_YOUR GOAL_
Show all lines from the records below in which the string "vent" is present.

_MATERIAL FOR THIS TASK_
###

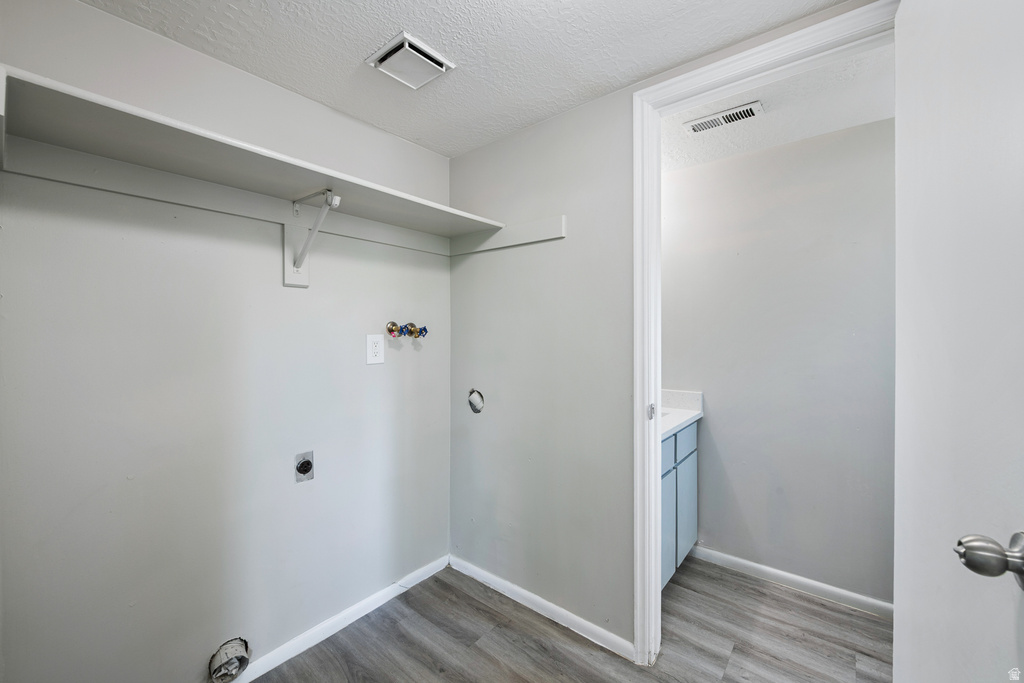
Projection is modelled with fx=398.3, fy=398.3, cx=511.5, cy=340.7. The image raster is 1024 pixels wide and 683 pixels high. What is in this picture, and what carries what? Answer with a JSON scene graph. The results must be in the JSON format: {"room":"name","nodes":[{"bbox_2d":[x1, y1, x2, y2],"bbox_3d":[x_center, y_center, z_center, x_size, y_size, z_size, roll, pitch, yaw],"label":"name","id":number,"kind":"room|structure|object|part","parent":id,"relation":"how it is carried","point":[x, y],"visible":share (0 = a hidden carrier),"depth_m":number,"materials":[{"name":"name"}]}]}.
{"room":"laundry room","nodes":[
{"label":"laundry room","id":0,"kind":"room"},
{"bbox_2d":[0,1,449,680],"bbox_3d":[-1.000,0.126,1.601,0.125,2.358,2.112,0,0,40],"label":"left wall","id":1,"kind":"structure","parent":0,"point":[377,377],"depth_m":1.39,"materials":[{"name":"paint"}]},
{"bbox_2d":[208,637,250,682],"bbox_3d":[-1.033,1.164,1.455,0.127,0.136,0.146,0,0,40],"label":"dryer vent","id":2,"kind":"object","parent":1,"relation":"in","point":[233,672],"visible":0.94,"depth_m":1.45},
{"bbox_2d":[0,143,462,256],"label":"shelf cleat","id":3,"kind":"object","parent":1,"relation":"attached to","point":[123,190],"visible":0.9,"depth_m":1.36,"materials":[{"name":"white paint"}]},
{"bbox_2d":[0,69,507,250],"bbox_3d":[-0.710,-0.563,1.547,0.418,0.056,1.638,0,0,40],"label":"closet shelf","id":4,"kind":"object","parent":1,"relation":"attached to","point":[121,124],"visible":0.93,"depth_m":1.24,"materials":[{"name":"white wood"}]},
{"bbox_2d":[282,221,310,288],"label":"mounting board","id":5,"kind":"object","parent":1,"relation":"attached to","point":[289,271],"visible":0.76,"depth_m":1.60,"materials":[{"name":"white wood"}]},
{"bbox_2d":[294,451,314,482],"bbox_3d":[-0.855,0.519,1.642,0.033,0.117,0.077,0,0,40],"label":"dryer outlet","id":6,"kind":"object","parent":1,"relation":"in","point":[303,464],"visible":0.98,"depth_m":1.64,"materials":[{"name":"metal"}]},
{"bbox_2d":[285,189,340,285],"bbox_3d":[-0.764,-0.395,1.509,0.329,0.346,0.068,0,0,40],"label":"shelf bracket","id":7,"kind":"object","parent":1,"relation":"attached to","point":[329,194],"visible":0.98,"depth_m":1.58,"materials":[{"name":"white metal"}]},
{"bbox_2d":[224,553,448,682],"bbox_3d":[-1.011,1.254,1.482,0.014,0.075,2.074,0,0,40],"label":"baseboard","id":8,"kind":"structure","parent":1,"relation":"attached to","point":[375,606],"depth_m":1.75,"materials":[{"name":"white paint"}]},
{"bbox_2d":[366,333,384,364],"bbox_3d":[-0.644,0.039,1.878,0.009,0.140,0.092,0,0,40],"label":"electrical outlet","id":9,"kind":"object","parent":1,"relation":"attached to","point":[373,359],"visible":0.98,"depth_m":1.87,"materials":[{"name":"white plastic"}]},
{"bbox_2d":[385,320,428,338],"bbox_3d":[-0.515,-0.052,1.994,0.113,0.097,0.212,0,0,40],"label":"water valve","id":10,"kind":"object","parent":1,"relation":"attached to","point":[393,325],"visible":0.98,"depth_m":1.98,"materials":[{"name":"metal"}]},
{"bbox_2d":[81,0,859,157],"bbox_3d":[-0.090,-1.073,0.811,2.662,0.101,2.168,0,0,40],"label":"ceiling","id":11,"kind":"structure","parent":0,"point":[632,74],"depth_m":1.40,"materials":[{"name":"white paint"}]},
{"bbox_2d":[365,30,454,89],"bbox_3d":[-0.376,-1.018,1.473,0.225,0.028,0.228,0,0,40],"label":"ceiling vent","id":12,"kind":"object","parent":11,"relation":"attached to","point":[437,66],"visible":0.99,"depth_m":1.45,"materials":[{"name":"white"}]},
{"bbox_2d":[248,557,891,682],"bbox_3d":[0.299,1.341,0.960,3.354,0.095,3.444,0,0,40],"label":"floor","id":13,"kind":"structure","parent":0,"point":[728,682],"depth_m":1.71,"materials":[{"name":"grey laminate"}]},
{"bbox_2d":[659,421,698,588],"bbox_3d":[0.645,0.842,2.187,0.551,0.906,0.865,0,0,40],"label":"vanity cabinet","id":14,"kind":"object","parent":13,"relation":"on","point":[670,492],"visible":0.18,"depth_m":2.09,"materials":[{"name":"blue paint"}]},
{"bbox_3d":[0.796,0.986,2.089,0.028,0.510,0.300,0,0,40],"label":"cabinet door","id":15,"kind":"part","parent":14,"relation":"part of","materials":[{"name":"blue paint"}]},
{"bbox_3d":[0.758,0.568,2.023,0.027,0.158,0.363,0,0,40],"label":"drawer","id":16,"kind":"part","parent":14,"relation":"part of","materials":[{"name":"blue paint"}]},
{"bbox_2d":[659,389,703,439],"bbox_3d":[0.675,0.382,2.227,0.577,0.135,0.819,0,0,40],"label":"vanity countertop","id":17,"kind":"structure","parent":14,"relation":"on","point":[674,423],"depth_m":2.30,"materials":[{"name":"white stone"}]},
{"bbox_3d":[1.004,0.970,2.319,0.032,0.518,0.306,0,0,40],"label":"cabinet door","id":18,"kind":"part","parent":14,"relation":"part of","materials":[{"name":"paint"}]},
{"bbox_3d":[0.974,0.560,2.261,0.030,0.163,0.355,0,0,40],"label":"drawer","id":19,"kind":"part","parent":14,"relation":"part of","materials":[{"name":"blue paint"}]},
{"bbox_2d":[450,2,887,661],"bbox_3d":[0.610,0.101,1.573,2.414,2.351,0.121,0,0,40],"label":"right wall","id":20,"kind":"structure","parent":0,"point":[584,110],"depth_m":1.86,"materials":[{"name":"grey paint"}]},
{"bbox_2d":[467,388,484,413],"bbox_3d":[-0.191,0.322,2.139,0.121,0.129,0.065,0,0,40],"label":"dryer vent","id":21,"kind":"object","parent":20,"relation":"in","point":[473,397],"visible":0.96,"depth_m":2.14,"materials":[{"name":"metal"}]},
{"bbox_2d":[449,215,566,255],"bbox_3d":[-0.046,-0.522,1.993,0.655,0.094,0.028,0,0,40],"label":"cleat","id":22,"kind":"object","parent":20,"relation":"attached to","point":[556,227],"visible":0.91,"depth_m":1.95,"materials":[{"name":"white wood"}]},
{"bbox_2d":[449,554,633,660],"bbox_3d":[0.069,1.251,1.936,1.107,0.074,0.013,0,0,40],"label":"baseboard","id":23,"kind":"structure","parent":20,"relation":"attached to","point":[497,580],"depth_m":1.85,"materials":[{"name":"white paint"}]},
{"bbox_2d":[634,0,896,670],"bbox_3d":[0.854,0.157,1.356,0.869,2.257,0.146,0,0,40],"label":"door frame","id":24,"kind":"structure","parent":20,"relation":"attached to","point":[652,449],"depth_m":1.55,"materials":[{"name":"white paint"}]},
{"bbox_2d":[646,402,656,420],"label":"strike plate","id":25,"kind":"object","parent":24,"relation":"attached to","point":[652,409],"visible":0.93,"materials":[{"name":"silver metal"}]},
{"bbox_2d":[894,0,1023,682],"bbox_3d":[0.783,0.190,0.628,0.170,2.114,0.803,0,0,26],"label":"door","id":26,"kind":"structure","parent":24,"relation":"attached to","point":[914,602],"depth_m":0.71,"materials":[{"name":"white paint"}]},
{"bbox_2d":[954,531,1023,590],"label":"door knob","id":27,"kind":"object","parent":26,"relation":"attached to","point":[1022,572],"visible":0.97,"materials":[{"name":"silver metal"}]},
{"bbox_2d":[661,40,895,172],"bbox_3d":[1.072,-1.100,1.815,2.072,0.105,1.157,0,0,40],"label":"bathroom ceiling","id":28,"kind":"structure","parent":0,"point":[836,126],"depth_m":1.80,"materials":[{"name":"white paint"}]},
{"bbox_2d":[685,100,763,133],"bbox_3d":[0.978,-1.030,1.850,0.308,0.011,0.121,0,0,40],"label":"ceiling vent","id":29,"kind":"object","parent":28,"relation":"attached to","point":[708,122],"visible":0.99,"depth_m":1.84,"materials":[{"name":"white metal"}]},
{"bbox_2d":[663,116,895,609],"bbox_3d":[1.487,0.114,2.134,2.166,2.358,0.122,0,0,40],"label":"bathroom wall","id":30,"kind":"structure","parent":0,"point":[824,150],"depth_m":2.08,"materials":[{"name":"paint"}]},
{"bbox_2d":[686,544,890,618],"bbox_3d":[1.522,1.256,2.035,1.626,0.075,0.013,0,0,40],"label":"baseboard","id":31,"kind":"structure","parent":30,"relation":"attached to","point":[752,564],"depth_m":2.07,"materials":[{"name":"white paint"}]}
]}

###

_YOUR SOLUTION_
{"bbox_2d":[208,637,250,682],"bbox_3d":[-1.033,1.164,1.455,0.127,0.136,0.146,0,0,40],"label":"dryer vent","id":2,"kind":"object","parent":1,"relation":"in","point":[233,672],"visible":0.94,"depth_m":1.45},
{"bbox_2d":[365,30,454,89],"bbox_3d":[-0.376,-1.018,1.473,0.225,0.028,0.228,0,0,40],"label":"ceiling vent","id":12,"kind":"object","parent":11,"relation":"attached to","point":[437,66],"visible":0.99,"depth_m":1.45,"materials":[{"name":"white"}]},
{"bbox_2d":[467,388,484,413],"bbox_3d":[-0.191,0.322,2.139,0.121,0.129,0.065,0,0,40],"label":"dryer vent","id":21,"kind":"object","parent":20,"relation":"in","point":[473,397],"visible":0.96,"depth_m":2.14,"materials":[{"name":"metal"}]},
{"bbox_2d":[685,100,763,133],"bbox_3d":[0.978,-1.030,1.850,0.308,0.011,0.121,0,0,40],"label":"ceiling vent","id":29,"kind":"object","parent":28,"relation":"attached to","point":[708,122],"visible":0.99,"depth_m":1.84,"materials":[{"name":"white metal"}]},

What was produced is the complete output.